Some people say that they can live with minority governments - that they will be better than majority governments. Fine. But everyone following this debate should understand one very important point: minority government is the ONLY promise that d'Hondt and closed, party lists delivers on. It won't increase the number of women in the legislature, it won't increase the quality of candidates, it won't increase the quality of debate, it won't pick politics up out of the gutter, and it won't feed the poor.

The CLC, CUPE, Advisory Council on the Status of Women, Cooper Institute, Fair Vote Canada, and all of the groups that have supported the Commission's proposal, have been sold a pig in a poke. They will get two, maybe three, members representing their interests in the Assembly under the NDP and Green Party banners; they will not have gained any presence through the mainstream parties.
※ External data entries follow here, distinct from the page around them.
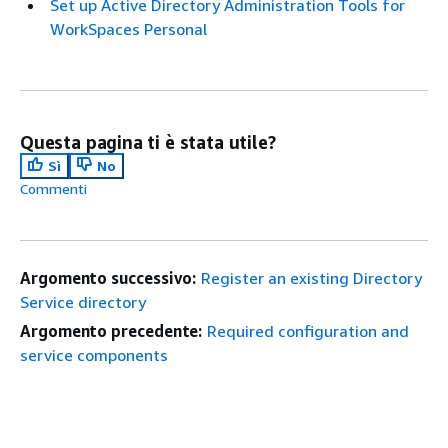
Set up Active Directory Administration Tools for
WorkSpaces Personal
Questa pagina ti è stata utile?
Sì
No
Commenti
Argomento successivo:
Register an existing Directory
Service directory
Argomento precedente:
Required configuration and
service components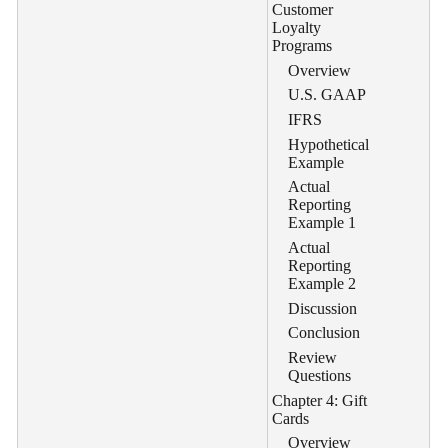
Customer
Loyalty
Programs
Overview
U.S. GAAP
IFRS
Hypothetical
Example
Actual
Reporting
Example 1
Actual
Reporting
Example 2
Discussion
Conclusion
Review
Questions
Chapter 4: Gift
Cards
Overview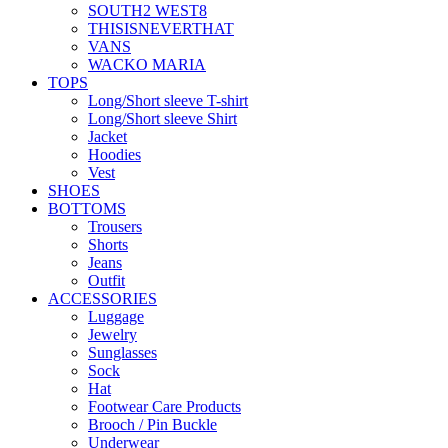
SOUTH2 WEST8
THISISNEVERTHAT
VANS
WACKO MARIA
TOPS
Long/Short sleeve T-shirt
Long/Short sleeve Shirt
Jacket
Hoodies
Vest
SHOES
BOTTOMS
Trousers
Shorts
Jeans
Outfit
ACCESSORIES
Luggage
Jewelry
Sunglasses
Sock
Hat
Footwear Care Products
Brooch / Pin Buckle
Underwear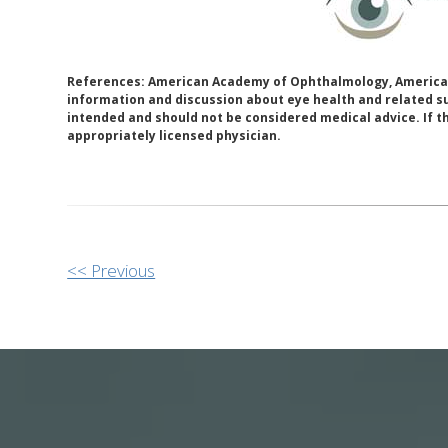
References: American Academy of Ophthalmology, American
information and discussion about eye health and related su
intended and should not be considered medical advice. If t
appropriately licensed physician.
Other
<< Previous
Posts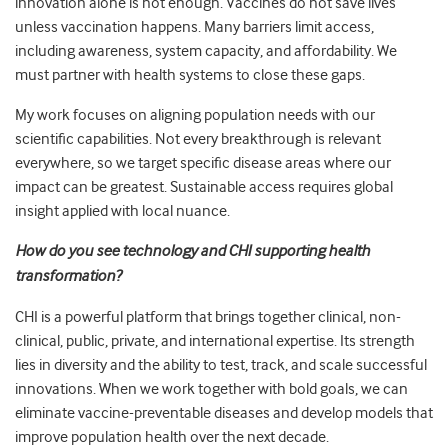
innovation alone is not enough. Vaccines do not save lives
unless vaccination happens. Many barriers limit access,
including awareness, system capacity, and affordability. We
must partner with health systems to close these gaps.
My work focuses on aligning population needs with our
scientific capabilities. Not every breakthrough is relevant
everywhere, so we target specific disease areas where our
impact can be greatest. Sustainable access requires global
insight applied with local nuance.
How do you see technology and CHI supporting health
transformation?
CHI is a powerful platform that brings together clinical, non-
clinical, public, private, and international expertise. Its strength
lies in diversity and the ability to test, track, and scale successful
innovations. When we work together with bold goals, we can
eliminate vaccine-preventable diseases and develop models that
improve population health over the next decade.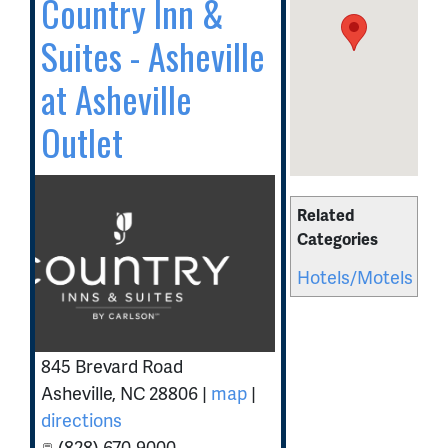
Country Inn &
Suites - Asheville
at Asheville
Outlet
Related
Categories
Hotels/Motels
845 Brevard Road
Asheville
,
NC
28806
|
map
|
directions
(828) 670-9000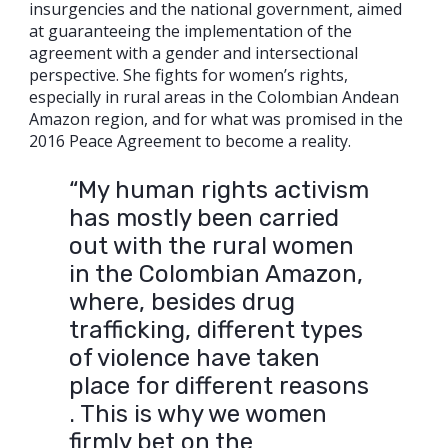
insurgencies and the national government, aimed
at guaranteeing the implementation of the
agreement with a gender and intersectional
perspective. She fights for women’s rights,
especially in rural areas in the Colombian Andean
Amazon region, and for what was promised in the
2016 Peace Agreement to become a reality.
“My human rights activism
has mostly been carried
out with the rural women
in the Colombian Amazon,
where, besides drug
trafficking, different types
of violence have taken
place for different reasons
. This is why we women
firmly bet on the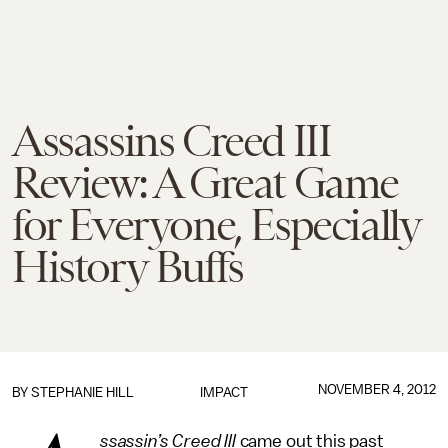
Assassins Creed III
Review: A Great Game
for Everyone, Especially
History Buffs
NOVEMBER 4, 2012
BY
STEPHANIE HILL
IMPACT
ssassin’s Creed III
came out this past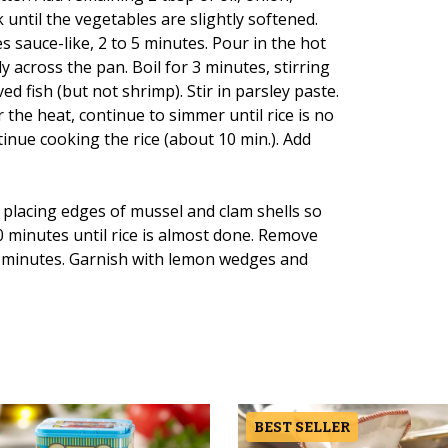
 until the vegetables are slightly softened.
 sauce-like, 2 to 5 minutes. Pour in the hot
ly across the pan. Boil for 3 minutes, stirring
ed fish (but not shrimp). Stir in parsley paste.
r the heat, continue to simmer until rice is no
nue cooking the rice (about 10 min.). Add
 placing edges of mussel and clam shells so
 minutes until rice is almost done. Remove
10 minutes. Garnish with lemon wedges and
BEST SELLER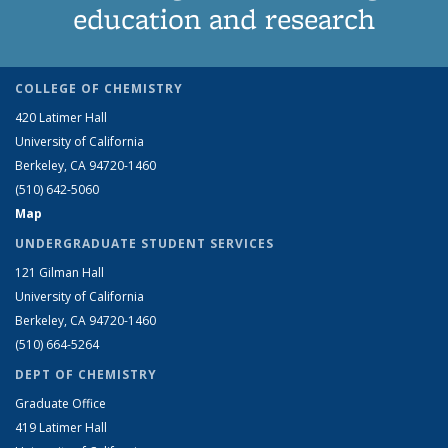
education and research
COLLEGE OF CHEMISTRY
420 Latimer Hall
University of California
Berkeley, CA 94720-1460
(510) 642-5060
Map
UNDERGRADUATE STUDENT SERVICES
121 Gilman Hall
University of California
Berkeley, CA 94720-1460
(510) 664-5264
DEPT OF CHEMISTRY
Graduate Office
419 Latimer Hall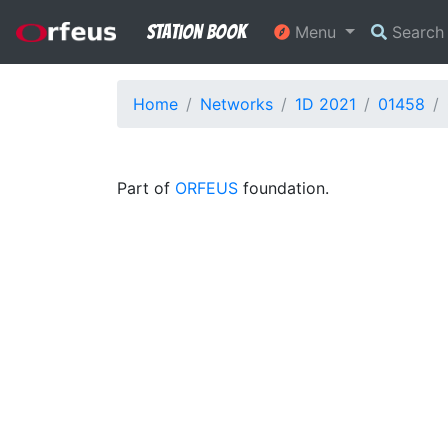
Station Book
Menu
Searc
Home
Networks
1D 2021
01458
Part of
ORFEUS
foundation.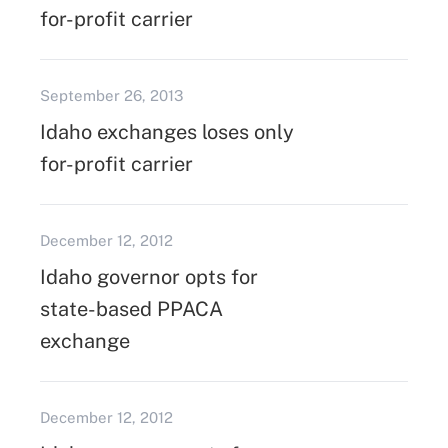
for-profit carrier
September 26, 2013
Idaho exchanges loses only
for-profit carrier
December 12, 2012
Idaho governor opts for
state-based PPACA
exchange
December 12, 2012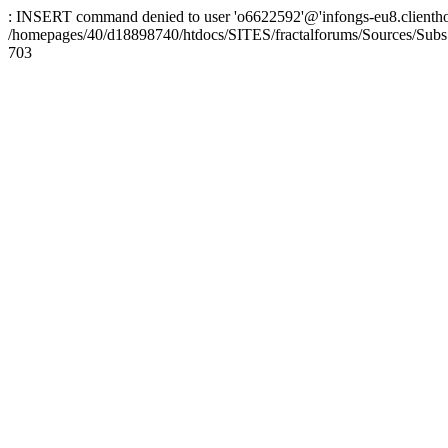
: INSERT command denied to user 'o6622592'@'infongs-eu8.clienthosti
/homepages/40/d18898740/htdocs/SITES/fractalforums/Sources/Subs
703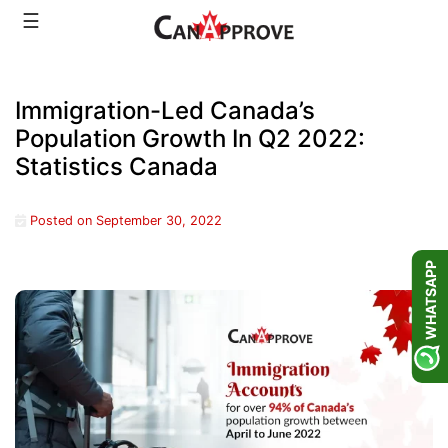
Skip
☰
to
content
Immigration-Led Canada’s
Population Growth In Q2 2022:
Statistics Canada
Posted on
September 30, 2022
WHATSAPP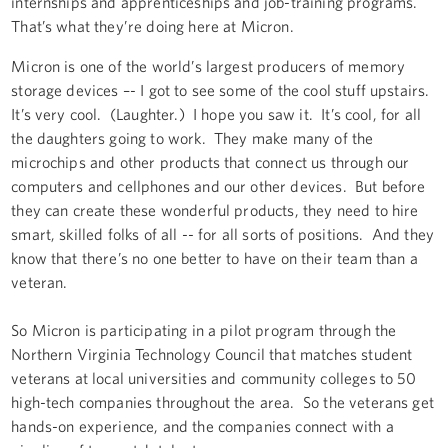
internships and apprenticeships and job-training programs.
That’s what they’re doing here at Micron.
Micron is one of the world’s largest producers of memory
storage devices –- I got to see some of the cool stuff upstairs.
It’s very cool. (Laughter.) I hope you saw it. It’s cool, for all
the daughters going to work. They make many of the
microchips and other products that connect us through our
computers and cellphones and our other devices. But before
they can create these wonderful products, they need to hire
smart, skilled folks of all -- for all sorts of positions. And they
know that there’s no one better to have on their team than a
veteran.
So Micron is participating in a pilot program through the
Northern Virginia Technology Council that matches student
veterans at local universities and community colleges to 50
high-tech companies throughout the area. So the veterans get
hands-on experience, and the companies connect with a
Like Jack Layton, one of these parties may be able to hold a gun to the head of the governing, minority party for a deal or two, but then the government will fall, an election will be called, the influence will be lost; and they will be back to square one.

A parallel MMP system with an open list system and independent candidates would have forced the mainstream parties to nominate gender, regional and issue-based candidates to the PR list because all parties under this system would stand an equal chance of having some of its list candidates elected. The winning party would not be shut out and its issue-based candidates would make it to the Assembly; and the losing party would be morally and pragmatically obligated to match the quality of list candidates. The people, rather than the parties, would have a chance to chose and support the inclusion of women or Acadians or advocates for the poor or First Nation leaders in our political landscape.

In their zeal to gain two or three seats under MMP and control the balance of power in minority Assemblies, the NDP and Green Party leaders sacrificed all of the expectations and promises that electoral reform was supposed to offer. I find it sad and disheartening that people following this debate were so overcome by emotions and rhetoric and did not see the truth. If this proposal passes, d'Hondt will have robbed us of our future possibilities. It was all about the math.